— BEGIN Document passage —

Issue (i): Whether infrastructure data centre charges received by the assessee were taxable as royalty under the Income-tax Act, 1961 and the India-Singapore Double Taxation Avoidance Agreement.
Analysis: The issue was treated as recurring and identical to earlier years in the assessee's own case. The Tribunal followed its coordinate bench decisions, which had held that infrastructure data centre services consisting of IT infrastructure management, mailbox hosting, and website hosting did not involve the use or right to use any software, process, equipment, or secret industrial information in the manner required for royalty treatment. In the absence of any change in facts or law, the earlier view was applied.
Conclusion: The receipt was not taxable as royalty. The addition relating to infrastructure data centre charges was deleted in favour of the assessee.
Issue (ii): Whether management service fees received by the assessee were taxable as royalty under the Income-tax Act, 1961 and the India-Singapore Double Taxation Avoidance Agreement.
Analysis: The issue was again found to be covered by earlier orders in the assessee's own case. The Tribunal followed the consistent view that the management service arrangement did not amount to royalty under section 9(1)(vi) of the Income-tax Act, 1961 read with Article 12 of the treaty. No new material or distinguishing feature was shown for the relevant assessment year, and the earlier reasoning was applied without departure.
Conclusion: The receipt was not taxable as royalty. The addition relating to management service fees was deleted in favour of the assessee.
Final Conclusion: The assessment additions made by treating both streams of receipts as royalty were set aside, and the assessee obtained full relief in the appeal.
Ratio Decidendi: Where receipts are for standard infrastructure support or service arrangements and the material facts remain unchanged, they cannot be taxed as royalty merely because they arise from technology-enabled or overseas-hosted services, unless the payer is shown to have obtained a right to use software, equipment, process, or other royalty-bearing rights.

— END Document passage —
— BEGIN Data section —

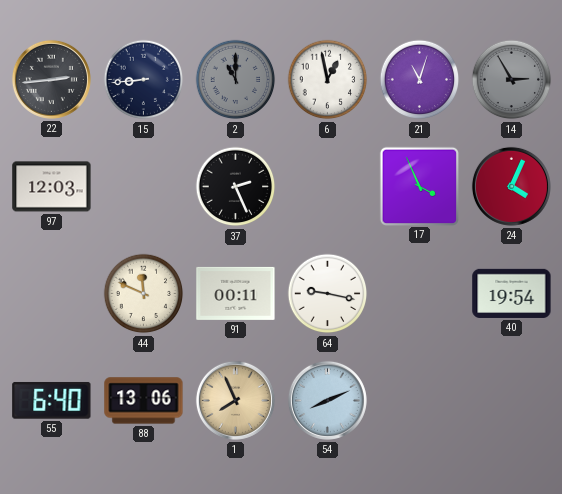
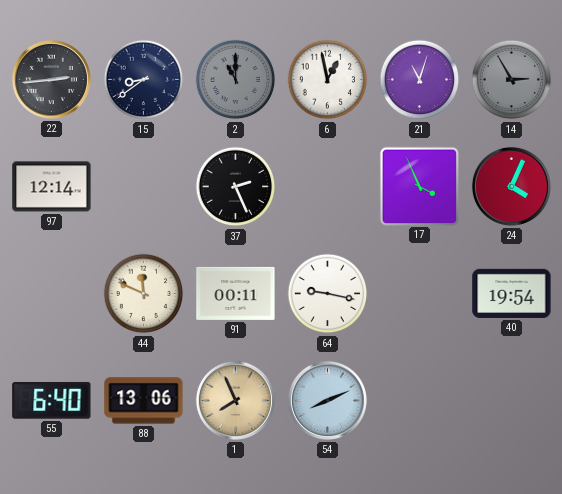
15: 8:44 -> 8:39
97: 12:03 -> 12:14
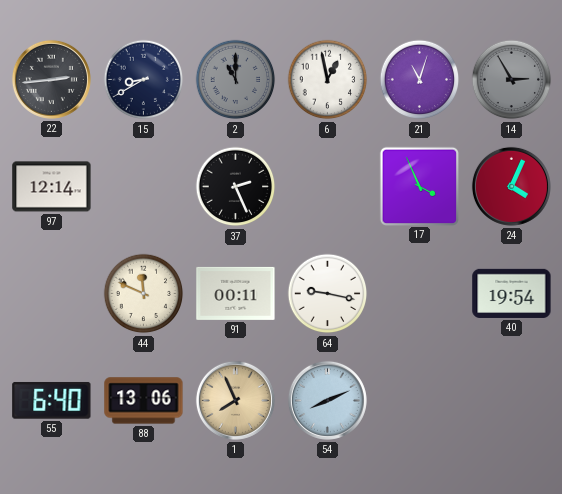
15: 8:39 -> 8:40
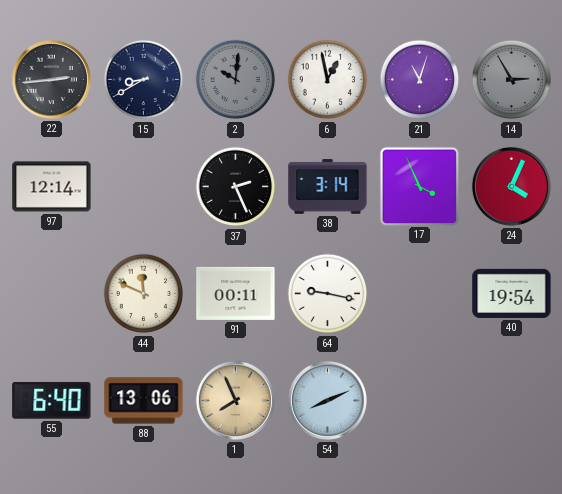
2: 11:00 -> 10:01
38: none -> 3:14
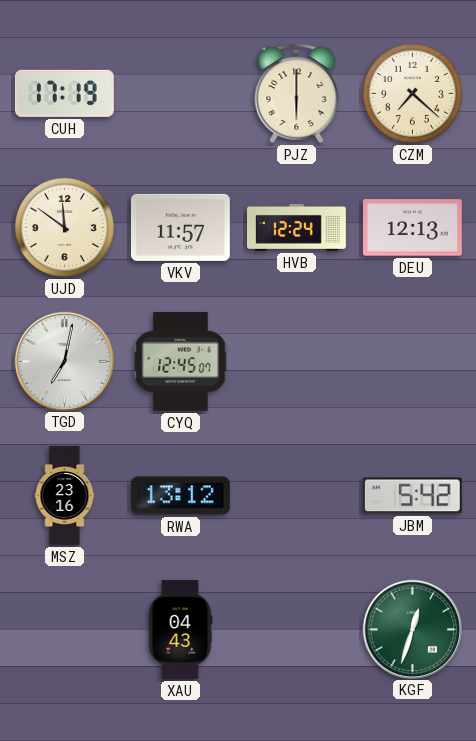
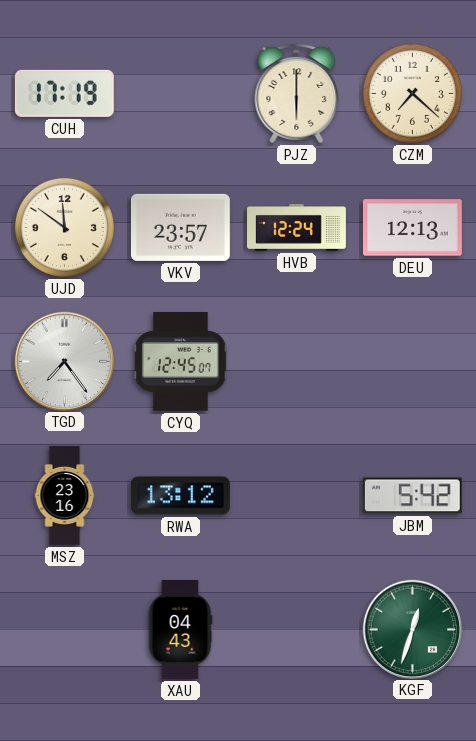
VKV: 11:57 -> 23:57
TGD: 7:02 -> 7:24
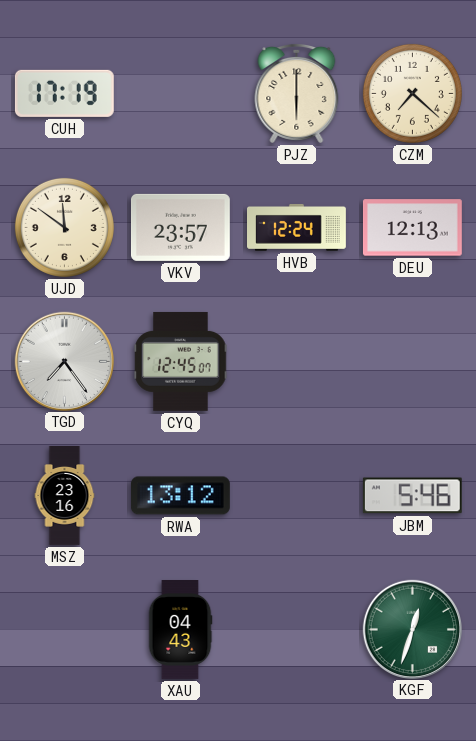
JBM: 5:42 -> 5:46
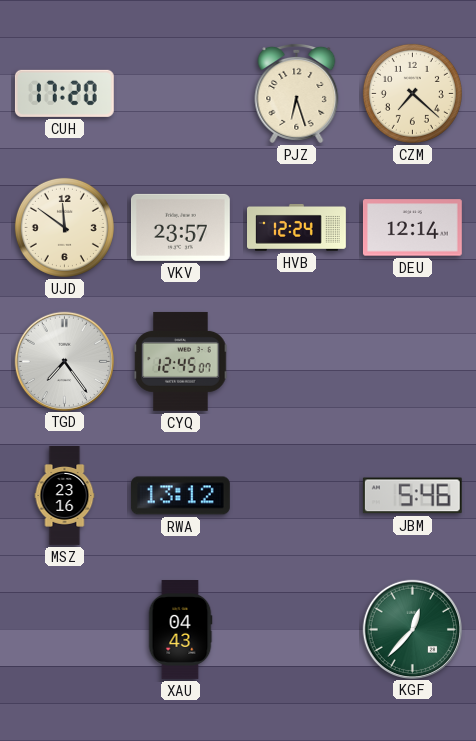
CUH: 17:19 -> 17:20
PJZ: 6:00 -> 6:27
DEU: 12:13 -> 12:14
KGF: 12:33 -> 12:37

— END Data section —

**Work instructions**
**1)** According to the tax ruling summary, which three services made up the infrastructure data centre services?
**2)** Summarize the tax ruling summary in two sentences.

**Task results**
**1)** IT infrastructure management, mailbox hosting, and website hosting.

**2)** Following its earlier decisions in the assessee's own case, the Tribunal held that neither the infrastructure data centre charges nor the management service fees were taxable as royalty under the Income-tax Act, 1961 and the India-Singapore treaty, because the facts and law had not changed. Both additions were deleted, giving the assessee full relief in the appeal.